__INSTRUCTION__.
From the reading passage below, copy out word for word the stretch from "Now, who is" through "into the budget.".

My point is your "lesson" is overly simplistic and naive. Reality is much grayer and messier. Some believe what in other contexts would be considered unethical, is morally justified, even morally required when it is needed to combat injustice/other unethical situation. But, sometimes the means do not justify ends. (messy). Why you and your kids need critical thinking more than simplistic platitudes.
First, publishing costs money, even in the digital age. It costs money to comb through submissions and decide which ones are worth pursuing. It costs money to hassle scientists into reviewing the submissions. It costs money to convert every submission into the same format. It costs money to develop and host a website to disseminate the articles. All of these things cost money.
Now, who is going to pay for it? Traditionally these costs were put onto the research institutions in the form of library subscription fees. Open access shifts this burden onto the author, and ideally grants would include that into the budget.

__ENTRIES__.
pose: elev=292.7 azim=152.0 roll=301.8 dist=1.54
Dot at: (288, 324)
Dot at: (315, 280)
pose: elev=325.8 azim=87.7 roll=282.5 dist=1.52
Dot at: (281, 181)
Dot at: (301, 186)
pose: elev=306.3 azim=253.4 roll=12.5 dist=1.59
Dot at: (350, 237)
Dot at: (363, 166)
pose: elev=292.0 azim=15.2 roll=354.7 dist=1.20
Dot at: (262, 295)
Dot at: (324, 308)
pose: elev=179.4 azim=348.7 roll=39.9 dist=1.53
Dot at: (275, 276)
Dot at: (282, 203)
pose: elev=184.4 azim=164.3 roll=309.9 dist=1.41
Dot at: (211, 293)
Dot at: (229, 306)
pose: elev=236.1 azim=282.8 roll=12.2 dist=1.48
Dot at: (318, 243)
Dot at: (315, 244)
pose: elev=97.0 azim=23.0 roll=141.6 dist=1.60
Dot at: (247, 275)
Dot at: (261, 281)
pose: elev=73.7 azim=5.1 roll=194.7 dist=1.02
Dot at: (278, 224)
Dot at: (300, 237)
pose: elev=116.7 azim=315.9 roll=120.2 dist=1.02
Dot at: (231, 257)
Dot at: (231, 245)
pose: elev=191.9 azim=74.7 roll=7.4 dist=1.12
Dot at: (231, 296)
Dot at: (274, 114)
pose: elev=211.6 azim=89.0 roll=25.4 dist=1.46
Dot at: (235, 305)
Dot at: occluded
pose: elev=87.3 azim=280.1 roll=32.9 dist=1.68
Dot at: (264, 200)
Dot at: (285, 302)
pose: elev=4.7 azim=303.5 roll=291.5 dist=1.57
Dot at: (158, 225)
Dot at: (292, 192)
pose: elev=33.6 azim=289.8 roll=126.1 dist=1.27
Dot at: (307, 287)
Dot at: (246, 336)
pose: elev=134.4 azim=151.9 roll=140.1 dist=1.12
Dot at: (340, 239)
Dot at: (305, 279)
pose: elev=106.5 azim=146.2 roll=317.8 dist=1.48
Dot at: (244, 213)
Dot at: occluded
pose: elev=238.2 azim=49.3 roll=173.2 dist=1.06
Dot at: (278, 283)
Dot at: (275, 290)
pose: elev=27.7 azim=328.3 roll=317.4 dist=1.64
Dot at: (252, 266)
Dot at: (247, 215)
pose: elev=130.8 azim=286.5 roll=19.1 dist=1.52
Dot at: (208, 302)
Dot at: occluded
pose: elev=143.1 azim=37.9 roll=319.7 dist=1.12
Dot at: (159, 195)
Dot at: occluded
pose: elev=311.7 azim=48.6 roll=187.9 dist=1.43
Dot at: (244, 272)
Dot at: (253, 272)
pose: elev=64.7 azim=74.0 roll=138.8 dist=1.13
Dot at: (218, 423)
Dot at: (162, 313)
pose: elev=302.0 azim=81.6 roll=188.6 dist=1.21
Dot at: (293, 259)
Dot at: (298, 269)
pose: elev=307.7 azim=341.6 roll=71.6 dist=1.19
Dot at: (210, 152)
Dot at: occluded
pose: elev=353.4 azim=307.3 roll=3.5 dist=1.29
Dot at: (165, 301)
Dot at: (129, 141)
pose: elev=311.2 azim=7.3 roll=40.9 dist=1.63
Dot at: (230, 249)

__OUTPUT OF THE EXERCISE__.
Now, who is going to pay for it? Traditionally these costs were put onto the research institutions in the form of library subscription fees. Open access shifts this burden onto the author, and ideally grants would include that into the budget.